● GIVEN RECORDS
________________________________________

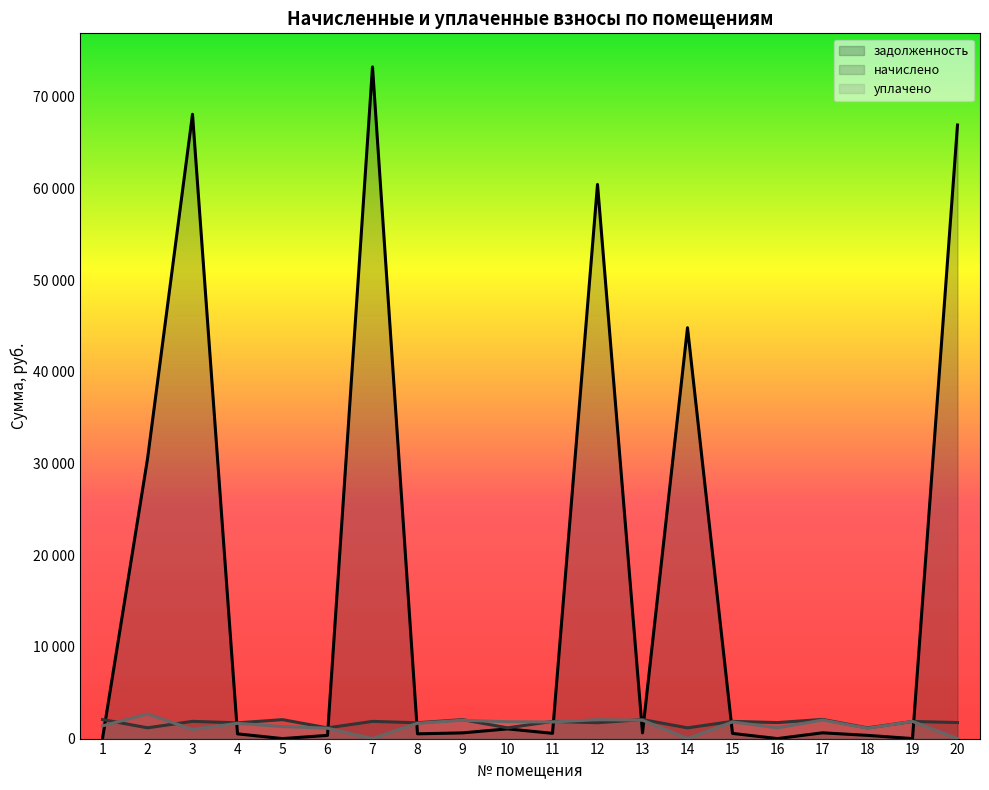

Which series has the largest range (max minus min)?

задолженность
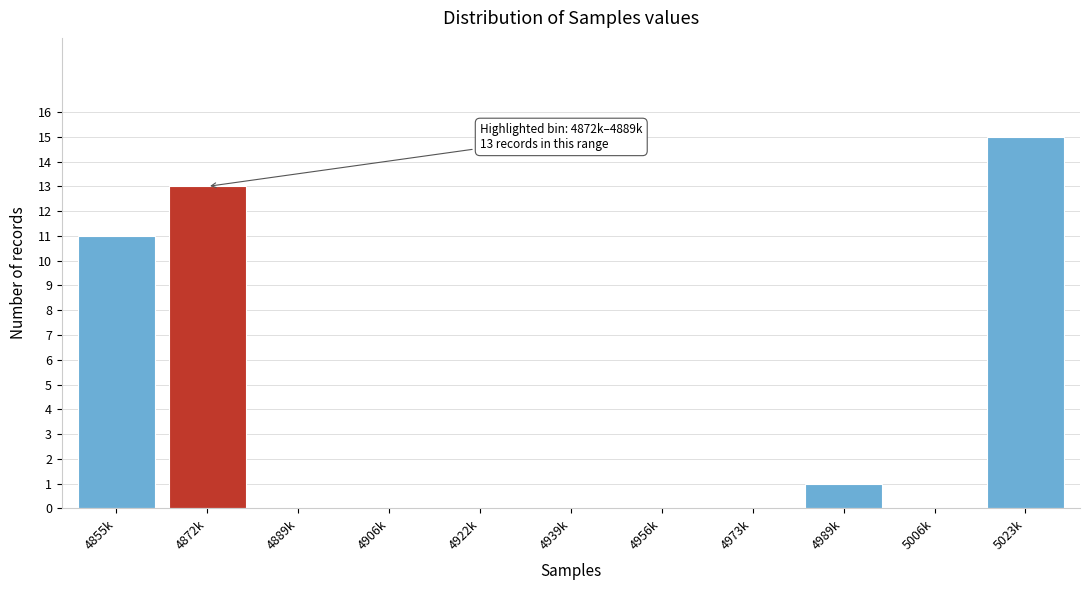

Reading left to right, list all the values displayed in this chart.

4855k=11	4872k=13	4889k=0	4906k=0	4922k=0	4939k=0	4956k=0	4973k=0	4989k=1	5006k=0	5023k=15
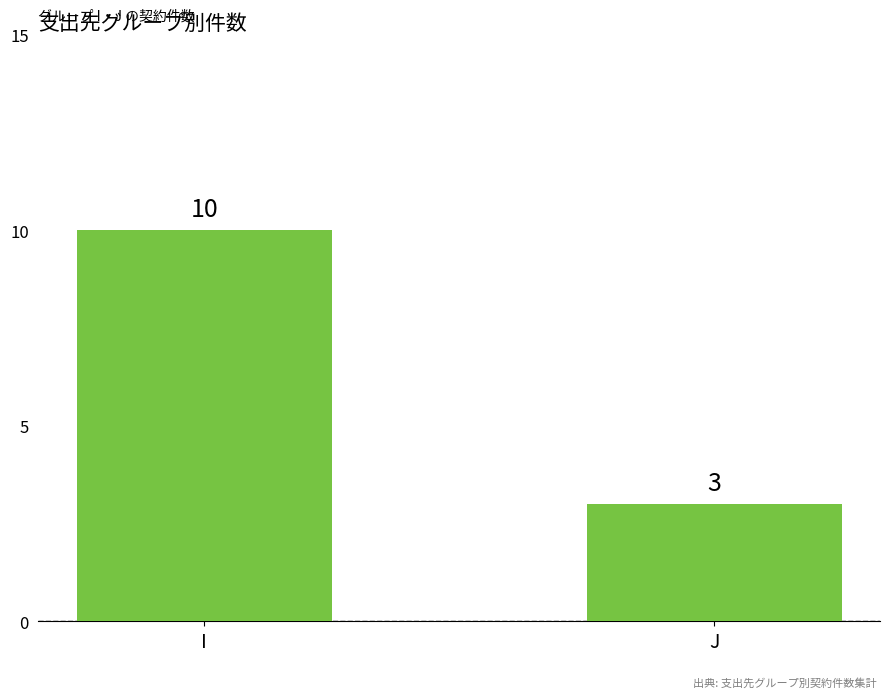

What is the difference between the values at J and I?

7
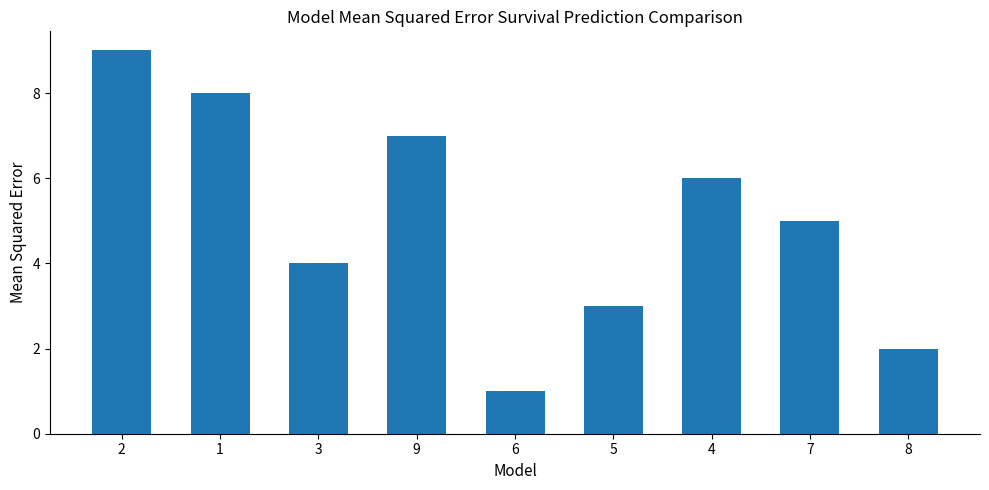

What is the value of the 9th bar from the left?

2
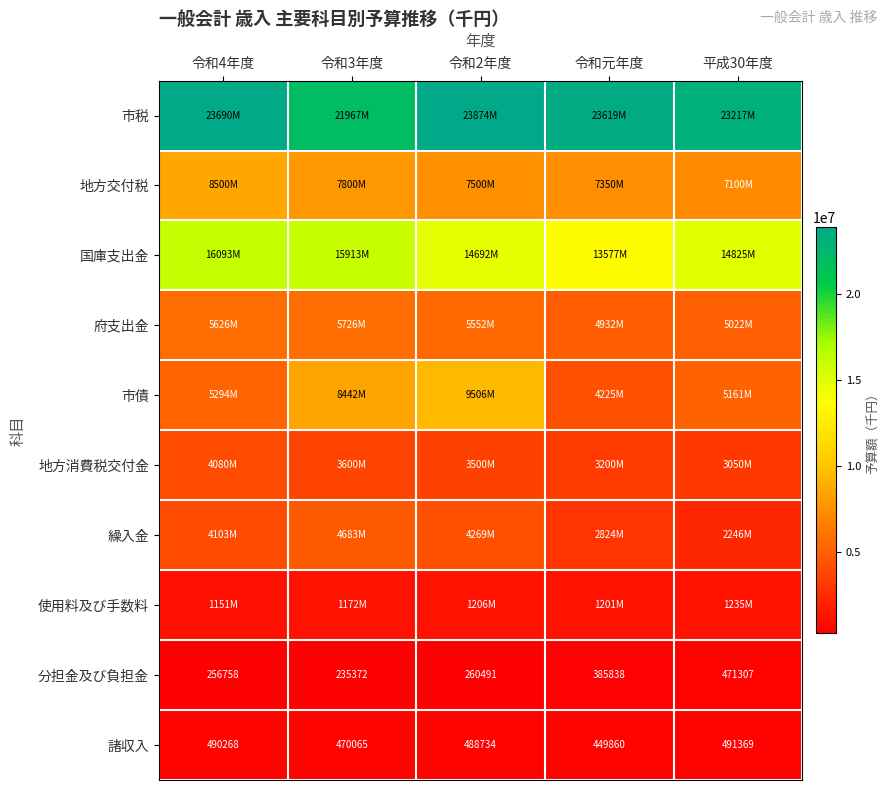

What is the maximum value for 諸収入?

491369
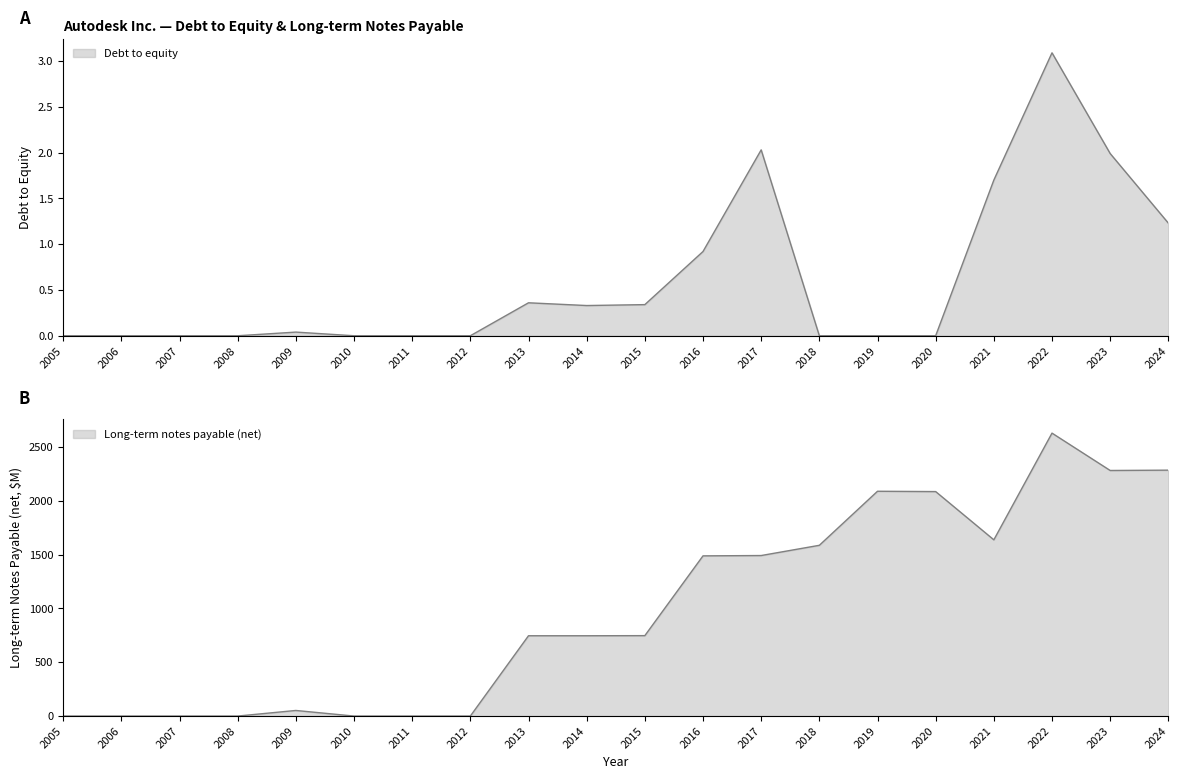

True or false: Debt to equity and Long-term notes payable (net) cross at least once.

False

________________________________________

● WHAT IS REQUIRED
Can you give every line of the records above as a numbered list, skipping the blank lines and leaving out the pictures?

● RESULT FOR THIS EXERCISE
1. Which series has the largest range (max minus min)?
2. задолженность
3. Reading left to right, list all the values displayed in this chart.
4. 4855k=11	4872k=13	4889k=0	4906k=0	4922k=0	4939k=0	4956k=0	4973k=0	4989k=1	5006k=0	5023k=15
5. What is the difference between the values at J and I?
6. 7
7. What is the value of the 9th bar from the left?
8. 2
9. What is the maximum value for 諸収入?
10. 491369
11. True or false: Debt to equity and Long-term notes payable (net) cross at least once.
12. False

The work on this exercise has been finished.